> [What you need to do] Omit the pictures found among the records and print everything else exactly as it stands.
+++++
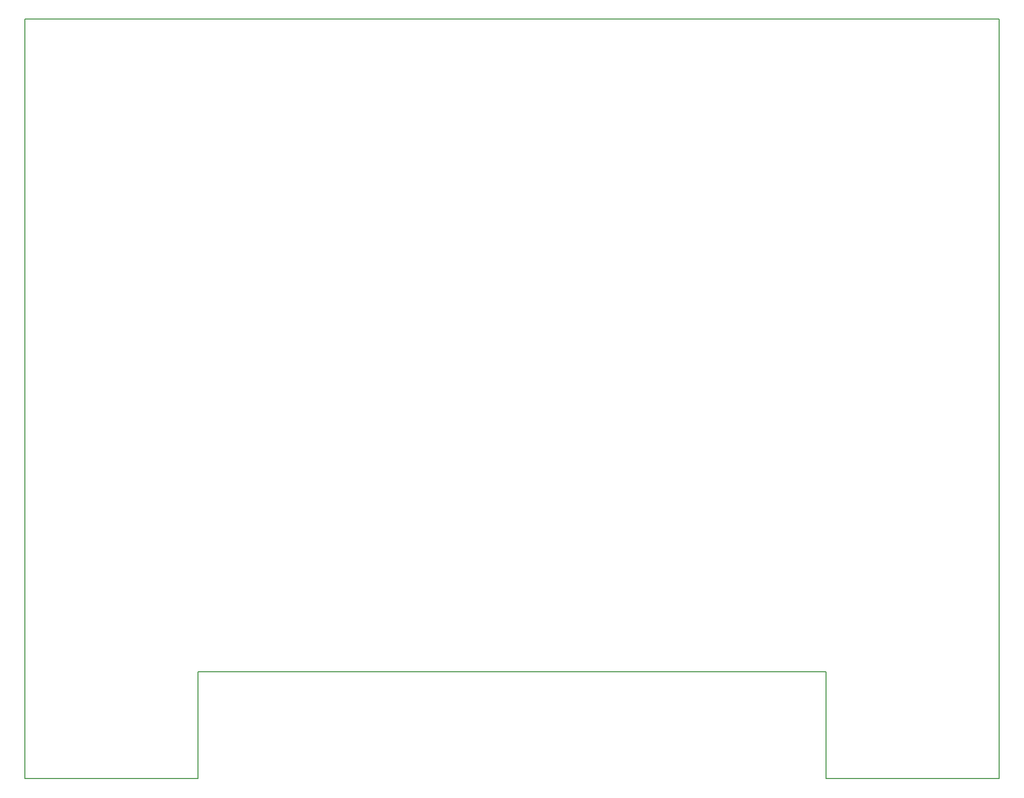
<source format=gbr>
G04 #@! TF.FileFunction,Profile,NP*
%FSLAX46Y46*%
G04 Gerber Fmt 4.6, Leading zero omitted, Abs format (unit mm)*
G04 Created by KiCad (PCBNEW (2014-jul-16 BZR unknown)-product) date Qui 04 Dez 2014 14:42:09 BRST*
%MOMM*%
G01*
G04 APERTURE LIST*
%ADD10C,0.152400*%
G04 APERTURE END LIST*
D10*
X139100000Y-113390000D02*
X30100000Y-113390000D01*
X139100000Y-131900000D02*
X139100000Y-113390000D01*
X169200000Y-131900000D02*
X139100000Y-131900000D01*
X30100000Y-131900000D02*
X30100000Y-113390000D01*
X0Y-131900000D02*
X30100000Y-131900000D01*
X0Y0D02*
X0Y-131900000D01*
X169200000Y0D02*
X169200000Y-131900000D01*
X0Y0D02*
X169200000Y0D01*
M02*

</source>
+++++
> [Exercise answer]
<source format=gbr>
G04 #@! TF.FileFunction,Profile,NP*
%FSLAX46Y46*%
G04 Gerber Fmt 4.6, Leading zero omitted, Abs format (unit mm)*
G04 Created by KiCad (PCBNEW (2014-jul-16 BZR unknown)-product) date Qui 04 Dez 2014 14:42:09 BRST*
%MOMM*%
G01*
G04 APERTURE LIST*
%ADD10C,0.152400*%
G04 APERTURE END LIST*
D10*
X139100000Y-113390000D02*
X30100000Y-113390000D01*
X139100000Y-131900000D02*
X139100000Y-113390000D01*
X169200000Y-131900000D02*
X139100000Y-131900000D01*
X30100000Y-131900000D02*
X30100000Y-113390000D01*
X0Y-131900000D02*
X30100000Y-131900000D01*
X0Y0D02*
X0Y-131900000D01*
X169200000Y0D02*
X169200000Y-131900000D01*
X0Y0D02*
X169200000Y0D01*
M02*

</source>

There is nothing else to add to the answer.